An ROTC member recently contacted me and asked for some financial tips on how to get the most out of his time in the service. There are literally hundreds of financial benefits to joining the military. But this topic is so broad that it could take a book to cover everything, especially for a new recruit who isn’t familiar with many of the military benefits which will be available once he joins active duty. While I can’t I can’t cover everything in this article, I can boil it down to the most essential topics:
Avoid debt – including student loans. New military members should avoid debt like the plague. In some circumstances, it can even ruin your career. Going into ROTC is a great way to avoid student loans. Graduating without debt will be a huge financial benefit that you won’t appreciate until you are out on your own and paying for everything out of pocket. One less bill means you have more money for fun now, and more money to save for later. Bonus tip: the military will forgive some student loans. This is only on a select basis, so be sure to research this before joining the service.
Don’t buy yourself an expensive graduation gift – including a new car. Large monthly payments add up more quickly than most people realize. $400 car payment, $1200 in rent, cell phone, cable, internet, utilities, fuel, insurance, food… not to mention furnishing your house or apartment. The next thing you know, you are living paycheck to paycheck. Start off small and grow into your salary. A good way to do this is to continue living like you are still a college student for as long as you can. Then upgrade your lifestyle as necessary, and as you can afford to.
Don’t squander a signing bonus. Not all military jobs come with a signing bonus, so consider yourself lucky if you receive one when you join the military. It’s OK to have fun with your military bonus, but it’s also a good idea to use some, or all of it responsibly. Make plans for the money before you receive it, otherwise the temptation will be strong to spend it on frivolous things, or just lump it in with the rest of your savings, only to see it slowly dwindle away. Here are more tips on how to use a military bonus.
Save for two things: (1) retirement, and (2) your transition out of the service.
- The military has one of the best retirement systems in the world. You can earn roughly 50% of your base pay after serving only 20 years in the military. But only around 15% of people stay in for the entire 20 years. That means roughly 85% of veterans transition back into the civilian sector. More on this in a moment. Even if you stay in long enough to earn a military retirement pension, it may not be enough to live on. It will be a good idea to supplement that with contributions to the Thrift Savings Plan, which is the government version of a 401k plan, or with an IRA.
- Transitioning back into the civilian work force can be a difficult and expensive time for many people, as it often involves relocating, some time off work, and other related expenses happening at a time when your income may be lower than you are used to. Have a cash cushion to help you through this time.
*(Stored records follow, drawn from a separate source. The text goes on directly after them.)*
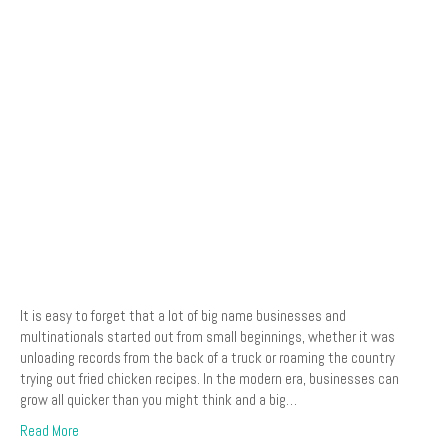
It is easy to forget that a lot of big name businesses and
multinationals started out from small beginnings, whether it was
unloading records from the back of a truck or roaming the country
trying out fried chicken recipes. In the modern era, businesses can
grow all quicker than you might think and a big…
Read More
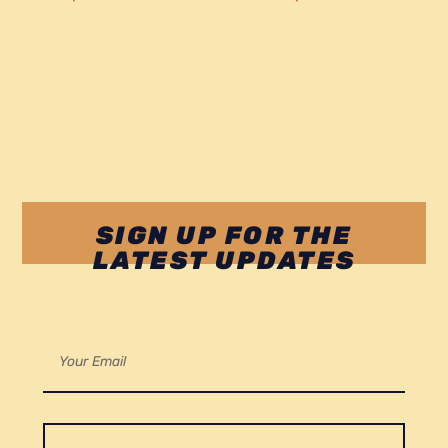
SIGN UP FOR THE
LATEST UPDATES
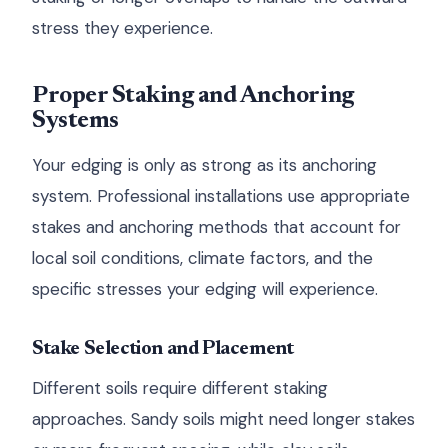
stress they experience.
Proper Staking and Anchoring
Systems
Your edging is only as strong as its anchoring
system. Professional installations use appropriate
stakes and anchoring methods that account for
local soil conditions, climate factors, and the
specific stresses your edging will experience.
Stake Selection and Placement
Different soils require different staking
approaches. Sandy soils might need longer stakes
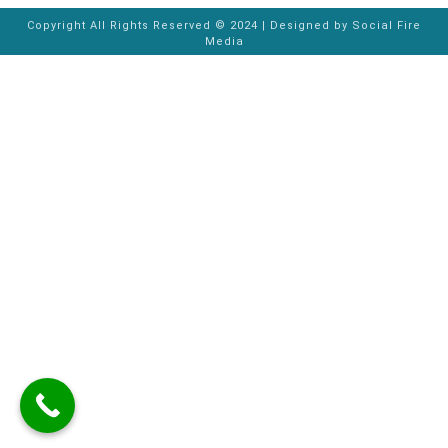
Copyright All Rights Reserved © 2024 | Designed by
Social Fire
Media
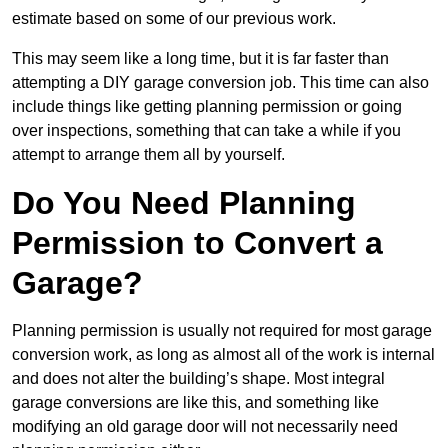
estimate based on some of our previous work.
This may seem like a long time, but it is far faster than
attempting a DIY garage conversion job. This time can also
include things like getting planning permission or going
over inspections, something that can take a while if you
attempt to arrange them all by yourself.
Do You Need Planning
Permission to Convert a
Garage?
Planning permission is usually not required for most garage
conversion work, as long as almost all of the work is internal
and does not alter the building’s shape. Most integral
garage conversions are like this, and something like
modifying an old garage door will not necessarily need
Save some more. Want to buy a nice car? How about a house? Marriage and kids? Most incoming college students don’t think of these things, but they are among the largest expenses you will have and some or all of these will probably be on your agenda at some point in the future.
Seek personal and professional advancement. The military offers a variety of personal and educational benefits, including training, leadership opportunities, travel, and more. Put yourself out there and learn, see, and do. Your life and future career will be much richer, whether you serve four years, or 20.
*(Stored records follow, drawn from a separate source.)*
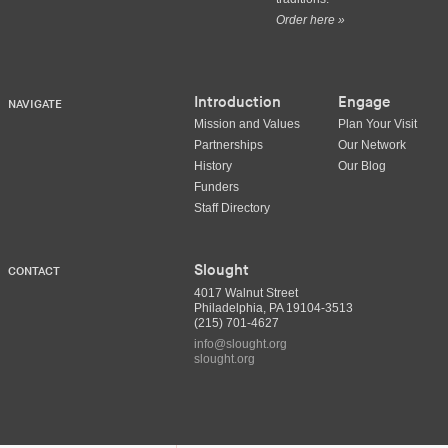
Order here »
Introduction
Engage
NAVIGATE
Mission and Values
Plan Your Visit
Partnerships
Our Network
History
Our Blog
Funders
Staff Directory
Slought
CONTACT
4017 Walnut Street
Philadelphia, PA 19104-3513
(215) 701-4627
info@slought.org
slought.org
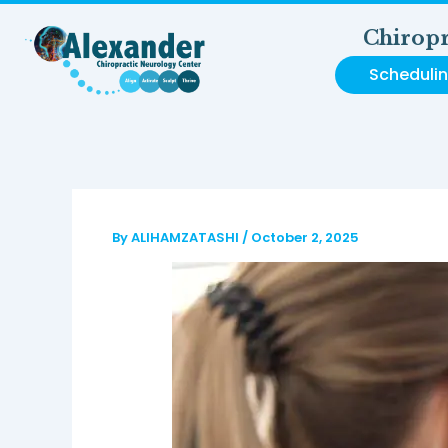
Skip
to
Chiropr
content
Scheduli
By
ALIHAMZATASHI
/
October 2, 2025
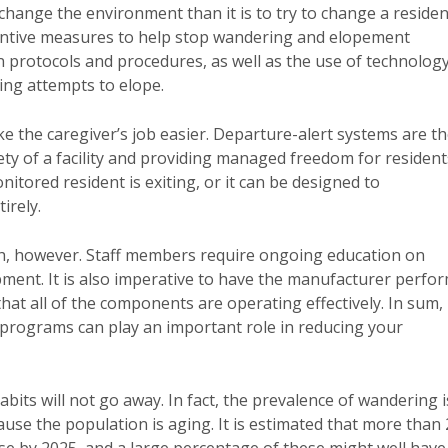
 change the environment than it is to try to change a residen
ventive measures to help stop wandering and elopement
 protocols and procedures, as well as the use of technolog
ing attempts to elope.
ke the caregiver’s job easier. Departure-alert systems are t
ety of a facility and providing managed freedom for resident
itored resident is exiting, or it can be designed to
irely.
ugh, however. Staff members require ongoing education on
ent. It is also imperative to have the manufacturer perfo
hat all of the components are operating effectively. In sum,
 programs can play an important role in reducing your
its will not go away. In fact, the prevalence of wandering i
ause the population is aging. It is estimated that more than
Take advantage of your military benefits. Military members and veterans have access to a multitude of valuable benefits. It’s not possible to cover all of them in an article (it takes a book to cover everything), but there are some benefits which are very valuable, and widely available. The biggest are the VA Loan, and the GI Bill. The VA Loan can be used to help you buy a home with a guaranteed loan, a low interest rate, and no money down, should you choose.
The GI Bill can be used for college education. Having a degree already is nice, but you may decide to use military education benefits for more advanced schooling, or, if you decide to stay in the service long enough, you may be able to transfer your GI Bill benefits to your dependents. Other valuable benefits exist, and it’s a good idea to to buy a book to help you understand some of them (The Military Advantage by Terry Howell is a great place to start – it covers dozens up benefits and is updated each year).
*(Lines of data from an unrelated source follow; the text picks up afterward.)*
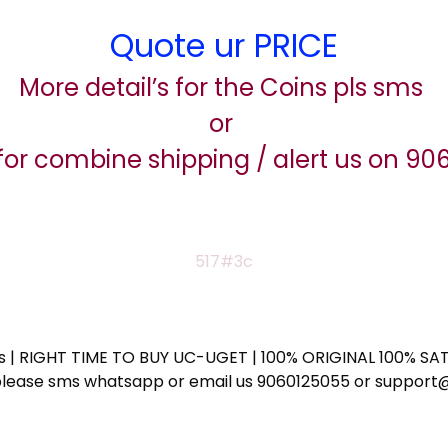
Quote ur PRICE
More detail’s for the Coins pls sms
or
for combine shipping / alert us on 9
517#3c
ess | RIGHT TIME TO BUY UC-UGET | 100% ORIGINAL 100% SATI
ote please sms whatsapp or email us 9060125055 or supp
Buy The Military Guide to Financial Independence & Retirement by Doug Nordman. This is by far the best book I’ve read about how to use your military service to position yourself for a financially independent retirement. This book is valuable, even if you don’t stay in for the full 20 years required to receive full military retirement benefits. Doug runs the military blog, The Military Guide, is financially independent and “walks the walk.” He also donates the proceeds from the sale of his book to military charities, so he isn’t out just to make a quick buck. Buy the book.
Bonus tip: Have fun. Serving in the military is a great experience, but there is more to just dollars and cents. In my time with the military, I had the opportunity to travel to five continents and over 30 countries. Some of these trips were on official duty, but many of them were made on my own time and with my own dime. Spend money on adventures and experiences, and you will remember your time in the military for the rest of your life.